A man sought by authorities for the murder of his wife and questioning concerning a sniper attack on a Reno family court judge was deeply involved for many years in Landmark Education, a controversial large group awareness training (LGAT) program.

Darren MackDarren Roy Mack, 45, reportedly “traveled extensively to lead the courses” for Landmark. The San Francisco Chronicle reported that until 2002, Mack and his estranged wife worked for the privately owned for-profit company.

The LGAT Mack attended called the “Forum” was first concocted essentially by est founder Werner Erhard (a.k.a. “Jack” Rosenberg).

Amidst a flurry of bad press and legal problems Erhard reportedly sold out in 1992 and the company then became “Landmark Education,” which is run by Erhard’s brother Harry Rosenberg.

Four minutes after Reno Judge Chuck Weller was shot in a sniper attack, Darren Mack called his cousin and said, “If anything happens to me, don’t forget your promise — put out to the press the word on Judge Weller…The rest of the world has to know just how oppressive he is.”

Before that Mack reportedly engaged in an Internet campaign to discredit the judge. The respected jurist was presiding over Mack’s bitter divorce.

Paranoid delusions?

Darren Mack sounds like a madman, but his cousin told the press that he was “the kindest, gentlest, nonviolent person you would ever want to meet.” That same relative also told the San Francisco Chronicle that Mack could be responsible for his wife’s death.

Charla Mack, 39, was brutally stabbed to death and an arrest warrant has been issued her husband with murder.

What could have possibly changed this once successful and “nonviolent” person into a suspected sniper and wanted killer?

Charla Mack’s mother said the couple both were devoted to Landmark Education, which “was a big part of their lives.” Ms. Mack was a five-year staffer for the company and in 2002 was sent to launch its LGAT program in the Philippines.

“I know these two…It doesn’t make sense to me — it’s not who I know them to be,” said the alleged murderer’s mother-in-law.

One of Mack’s Landmark friends named “Gidget” wanted this statement posted on his Myspace site.

Charla Mack, 4th from right front row“Darren, I know you from Landmark Education…I just wanted to remind you about what you used to teach others – about integrity and completion of the past and affinity. Remember? You know you’re driving yourself crazy with all the things you’re telling yourself. You also know the only way through this is through it. I know you have the ability to get this complete – as hard as it’s going to be for you. You can do it. Turn yourself in and start the process of getting it complete. Get in communication, Darren.”

This “loaded language” filled with Landmark jargon like “communication,” “completion” and “integrity,” begs a question; how could someone as advanced in Landmark’s curriculum for self-improvement, end up “driving [himself] crazy”?

After all, according to Landmark its LGAT provides “major positive results,” and graduates claim they experience “permanent shifts in the quality of their relationships.”

What happened to Landmark veteran Darren Mack and the relationship he had with his wife Charla?

◆ **Record excerpts**
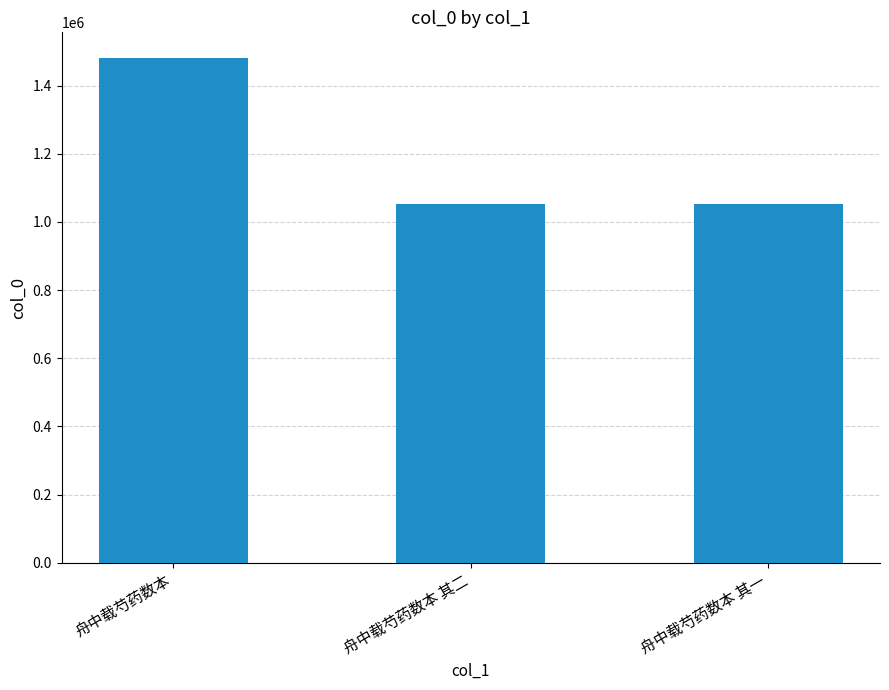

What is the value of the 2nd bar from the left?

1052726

* * *

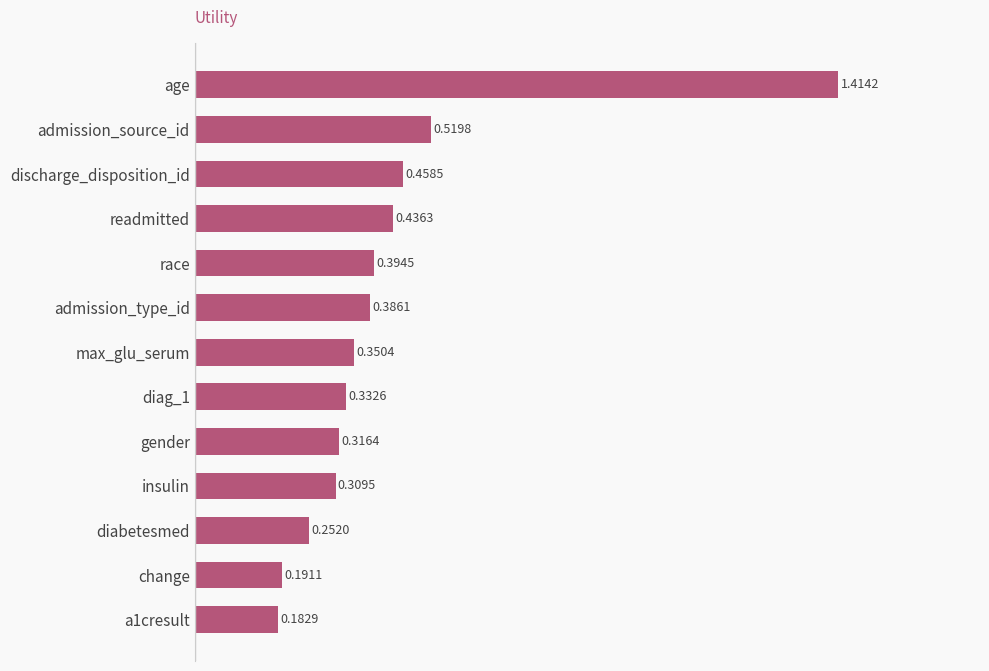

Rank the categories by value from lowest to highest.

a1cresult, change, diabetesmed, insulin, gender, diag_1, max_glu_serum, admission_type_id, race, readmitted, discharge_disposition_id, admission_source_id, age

◆ **Written task 1**
Answer these from the Darren Mack article, one line each:
(a) Who runs Landmark Education?
(b) How many minutes after Judge Chuck Weller was shot did Darren Mack call his cousin?
(c) To which country was Charla Mack sent in 2002 to launch the company's program?
◆ **Written task 2**
Summarize the Darren Mack article in two sentences.

◆ **Answer section 1**
(a) Harry Rosenberg, brother of Werner Erhard.
(b) Four minutes.
(c) The Philippines.

◆ **Answer section 2**
Darren Mack, sought in his wife's murder and for questioning about a sniper attack on Reno family court judge Chuck Weller, had been deeply involved for many years in Landmark Education, a controversial large group awareness training program that he and his wife Charla worked for until 2002. The piece asks how someone so advanced in Landmark's self-improvement curriculum could end up "driving [himself] crazy," given the company's claims of "major positive results."